Home Health Case Studies in Maintenance and Reliability: A Wealth of Best Practices
A shutdown is a major project, with a daily expenditure of a comparable size. Yet the level of management involvement in the shutdown was relatively low. Seeing senior managers at site motivates staff and demonstrates management commitment.
The management team has taken on this recommendation quite enthusiastically.
The refinery was receptive to suggestions, and incorporated some during the early stages of the shutdown. For example, the idea of calling in supervisors 30 minutes early was implemented within 3 days of the first PTW audit. There were open discussions about the improvement opportunities, some of which could affect cost and duration quite significantly. I discussed most of these ideas with the relevant people while the review was in progress, and some were implemented right away. The refinery adopted many of the key recommendations after an internal review.

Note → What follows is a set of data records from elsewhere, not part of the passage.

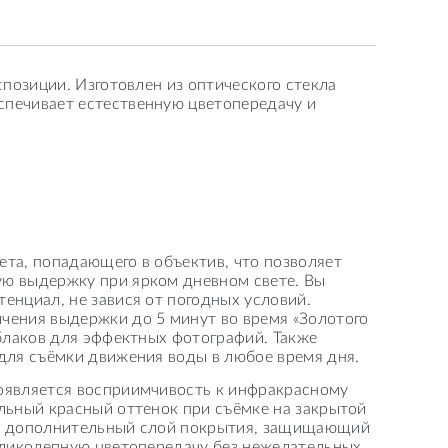
позиции. Изготовлен из оптического стекла
печивает естественную цветопередачу и
та, попадающего в объектив, что позволяет
ю выдержку при ярком дневном свете. Вы
енциал, не завися от погодных условий.
чения выдержки до 5 минут во время «Золотого
облаков для эффектных фотографий. Также
для съёмки движения воды в любое время дня.
оявляется восприимчивость к инфракрасному
льный красный оттенок при съёмке на закрытой
ён дополнительный слой покрытия, защищающий
великолепную цветопередачу без нежелательных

Three recommendations were accepted completely, for all their future shutdown work. These were the use of 9i/2-hour working days, getting supervisors to come in 30 minutes early, and provision of additional operating crews during shutting down and starting up of the units. In the case of the distillation unit, these three had the potential to reduce duration by 12-15 days from the current 55 days. In practice, one could expect a saving of 8-10 days, with a value of US$2.5-3 m.

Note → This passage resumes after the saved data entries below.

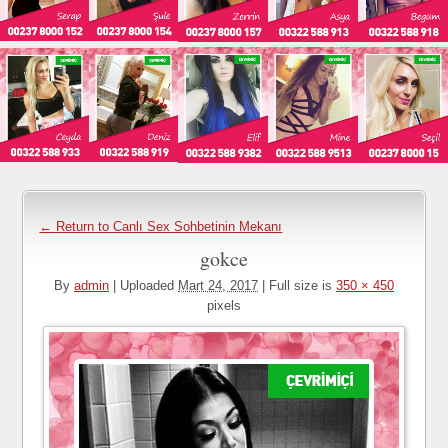
← Return to Canlı Sex Sohbetinin Mekanı
gokce
By
admin
|
Uploaded
Mart 24, 2017
|
Full size is
350 × 450
pixels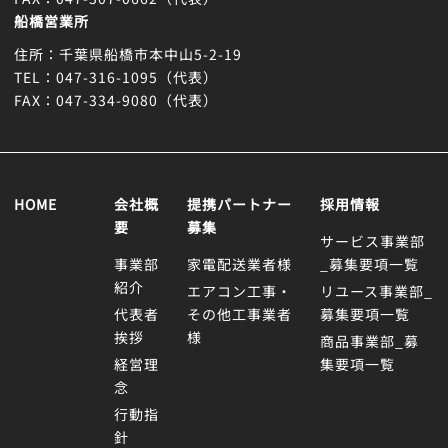
船橋営業所
住所：千葉県船橋市本中山5-2-19
TEL：047-316-1095（代表）
FAX：047-334-9080（代表）
HOME
会社概
提携パートナー
採用情報
要
募集
サービス事業部
事業部
家電配送業者様
_募集要項一覧
紹介
エアコン工事・
リユース事業部_
代表者
その他工事業者
募集要項一覧
挨拶
様
商品事業部_募
経営理
集要項一覧
念
行動指
針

The refinery considered the four points made in Section 36.6 so important that they included them in their Shutdown Handbook. They see them as key targets for shutdown planning and use them as Key Performance Indicators during shutdown preparation. They are convinced that there is a direct relationship between the quality of the preparation of a shutdown and execution effectiveness, impacting on safety, duration, quality, and emergent work.
A number of other recommendations were specific to the distiller shutdown, and they took these up as well.